**PROBLEM TO WORK ON**
Please copy exactly every line from the one that contains "right front paw: (587, 334)" to the end of the data below, with both ends included and no other lines.

**RECORDED INFORMATION**

>>

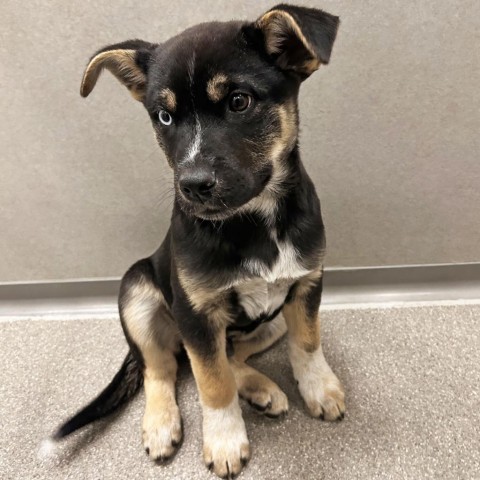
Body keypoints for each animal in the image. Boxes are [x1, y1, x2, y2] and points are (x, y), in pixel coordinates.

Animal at [47, 4, 344, 480]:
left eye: (239, 101)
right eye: (164, 117)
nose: (192, 186)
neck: (254, 222)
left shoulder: (306, 284)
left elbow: (307, 343)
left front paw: (320, 389)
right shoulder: (196, 313)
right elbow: (212, 383)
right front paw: (224, 440)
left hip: (271, 321)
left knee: (229, 355)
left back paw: (260, 388)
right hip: (137, 291)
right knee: (165, 367)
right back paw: (161, 423)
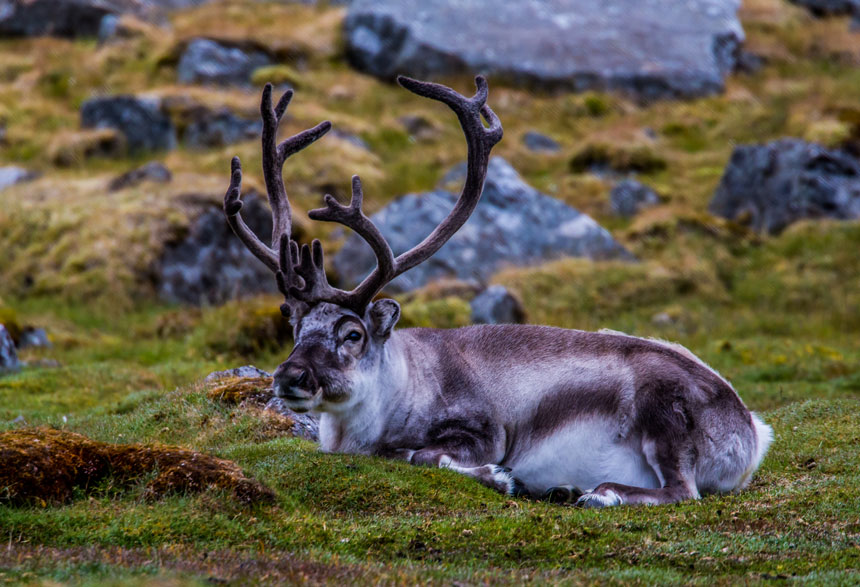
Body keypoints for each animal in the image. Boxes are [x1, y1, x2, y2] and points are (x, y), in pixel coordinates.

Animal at [223, 76, 773, 507]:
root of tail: (751, 429)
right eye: (295, 324)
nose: (289, 375)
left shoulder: (485, 430)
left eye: (352, 333)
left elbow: (422, 455)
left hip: (666, 419)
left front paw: (501, 476)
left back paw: (599, 492)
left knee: (683, 491)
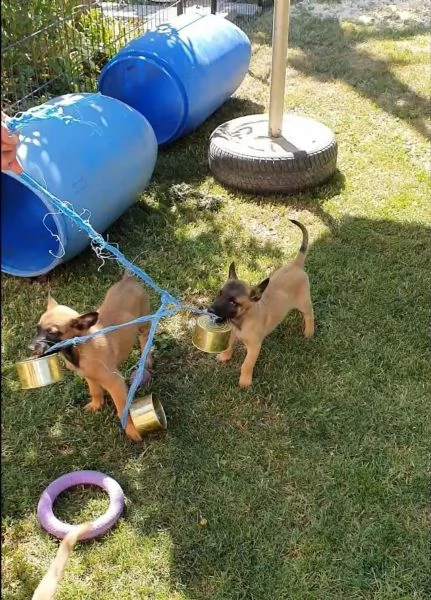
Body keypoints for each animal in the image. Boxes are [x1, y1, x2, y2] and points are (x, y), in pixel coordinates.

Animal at [29, 272, 152, 440]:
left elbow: (123, 410)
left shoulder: (115, 383)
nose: (30, 348)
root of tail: (128, 278)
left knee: (145, 338)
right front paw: (96, 404)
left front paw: (131, 429)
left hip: (144, 323)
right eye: (38, 328)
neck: (79, 348)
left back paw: (147, 357)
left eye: (52, 333)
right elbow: (95, 390)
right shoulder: (89, 377)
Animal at [208, 220, 314, 390]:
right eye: (220, 293)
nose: (210, 310)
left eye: (233, 302)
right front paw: (225, 356)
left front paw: (245, 381)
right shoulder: (232, 335)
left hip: (303, 302)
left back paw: (309, 331)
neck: (241, 320)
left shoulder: (254, 347)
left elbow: (246, 365)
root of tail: (296, 265)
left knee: (309, 315)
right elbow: (229, 346)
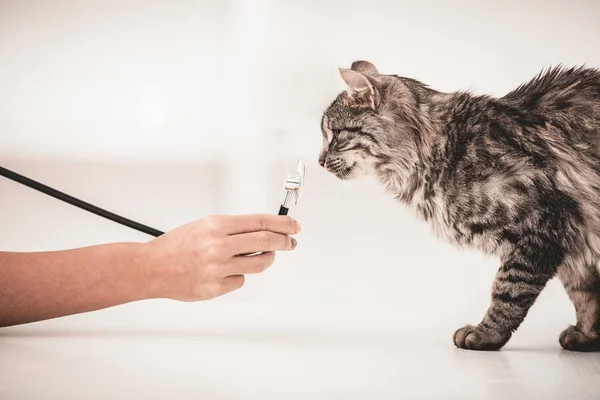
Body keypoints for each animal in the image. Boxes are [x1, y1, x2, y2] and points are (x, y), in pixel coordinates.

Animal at [322, 59, 600, 350]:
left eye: (335, 135)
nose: (320, 161)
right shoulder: (571, 242)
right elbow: (584, 293)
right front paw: (587, 334)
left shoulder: (545, 225)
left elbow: (509, 290)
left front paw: (487, 333)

<<

**EXERCISE RESULT**
right front paw: (587, 334)
left shoulder: (545, 225)
left elbow: (509, 290)
left front paw: (487, 333)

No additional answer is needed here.